European Economic
and Social Committee
EESC backs AGILE but sets conditions on funding, access and oversight
In an opinion on the Commission’s proposed 'AGILE' programme, the European Economic and Social Committee (EESC) supports efforts to speed up defence innovation in the EU but warns that speed must not come at the expense of balanced funding, equal access and democratic scrutiny.
The AGILE aims to enhance the EU’s capacity to deliver defence innovation more rapidly and effectively. This initiative is designed to cut through bureaucracy and help new technologies reach Europe’s armed forces more quickly. This goal has gained urgency since Russia’s war against Ukraine exposed weaknesses in Europe’s readiness and highlighted the need to adapt to evolving threats.
In the opinion, EESC rapporteur Monika Sitarova and co-rapporteur Srita Heide say this objective is necessary, but stress that it comes with important conditions.
AGILE needs new EU defence funding
First, the Committee warns against simply reshuffling money between existing EU instruments. Instead, it calls for a dedicated and significantly increased budget in the EU’s next long-term financial framework.
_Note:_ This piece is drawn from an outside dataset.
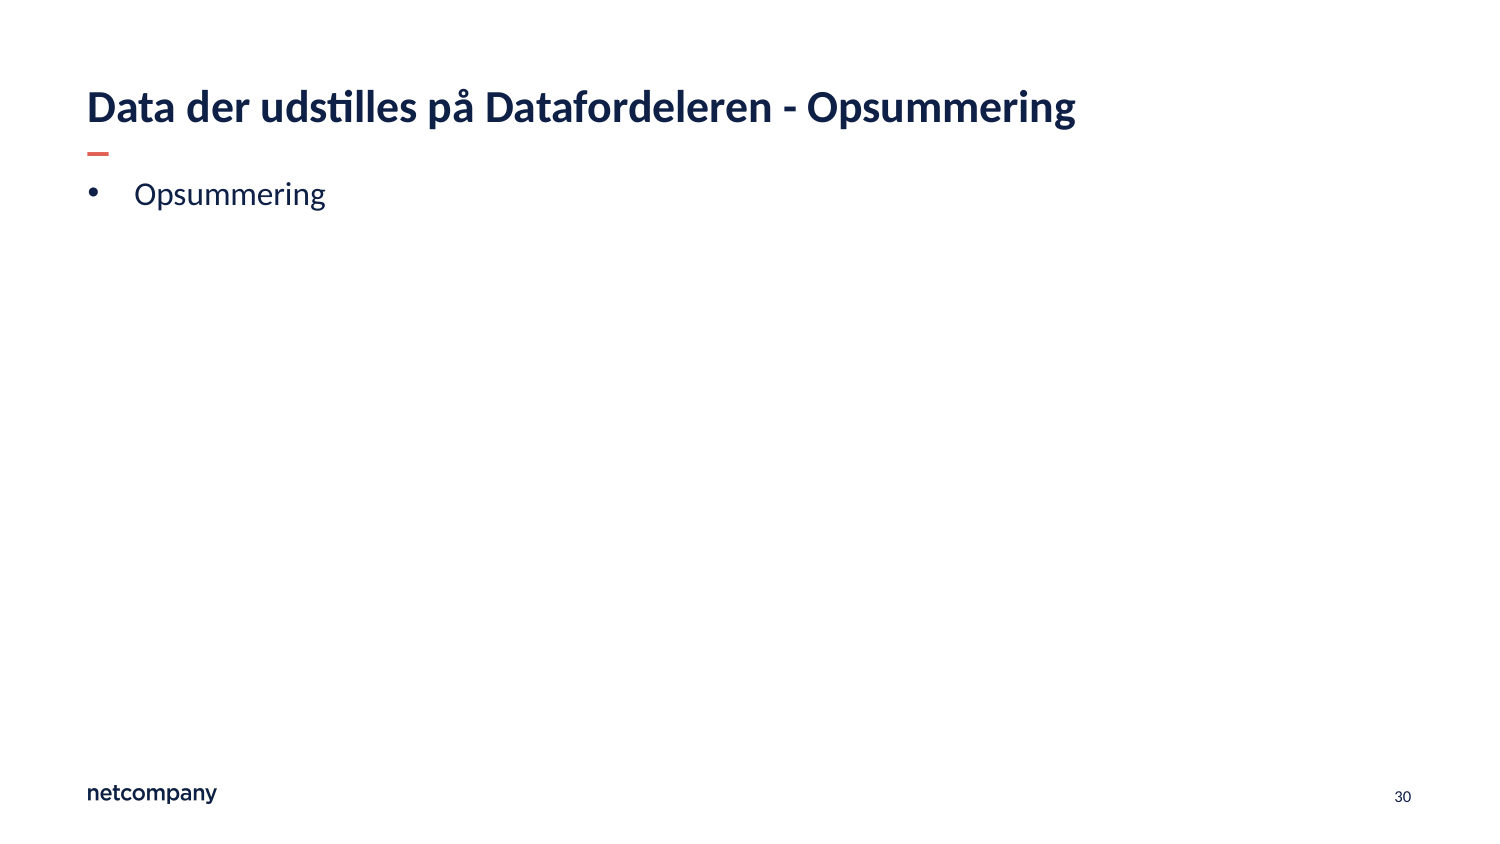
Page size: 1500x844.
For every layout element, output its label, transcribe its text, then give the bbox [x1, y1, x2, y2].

It argues that faster defence innovation requires sustained and targeted investment, not short-term reallocations. Without new funding, the risk is that AGILE becomes a rebranding exercise rather than a genuine acceleration of defence innovation.
Equal access must prevent widening defence gaps
The EESC also highlights long-standing structural imbalances in Europe’s defence industry. A small number of Member States already dominate production and innovation capacity. Funding has traditionally been concentrated in those Member States.
Without corrective measures, AGILE risks reinforcing these inequalities.
To avoid this, the Committee insists that companies across all Member States should be able to participate on equal terms, with stronger efforts to ensure geographical balance in how EU funds are distributed and wider access to opportunities across the Union.
Third-country access must be tightly controlled
Another concern is who can benefit from EU defence money.
The opinion calls for stricter eligibility rules to prevent third-country entities, or companies influenced by them, from accessing these funds.
In a context of growing geopolitical competition, the EESC considers this essential to protecting Europe’s strategic autonomy and ensuring that public investment strengthens the EU’s own industrial capacity.
Oversight must not be weakened by faster procedures
While supporting faster procedures, the Committee stresses that democratic oversight must not be weakened.
Transparency, accountability and oversight, including the role of national parliaments, must remain integral to the programme. Speed, it warns, must not come at the expense of trust.
In this sense, the opinion also calls for strong safeguards to ensure respect for labour rights, quality employment and skills development. Fast-track funding should not result in weaker working conditions or lower social standards either.
SMEs and start-ups must be central to innovation
Despite these concerns, the EESC broadly supports the direction of the AGILE initiative.
It particularly welcomes the stronger role given to SMEs, start-ups, and civil-tech firms, which are increasingly central to innovation in areas such as artificial intelligence, cyber, and space technologies.
These actors, the Committee says, can bring agility and new ideas to a sector that has traditionally been dominated by larger, established players.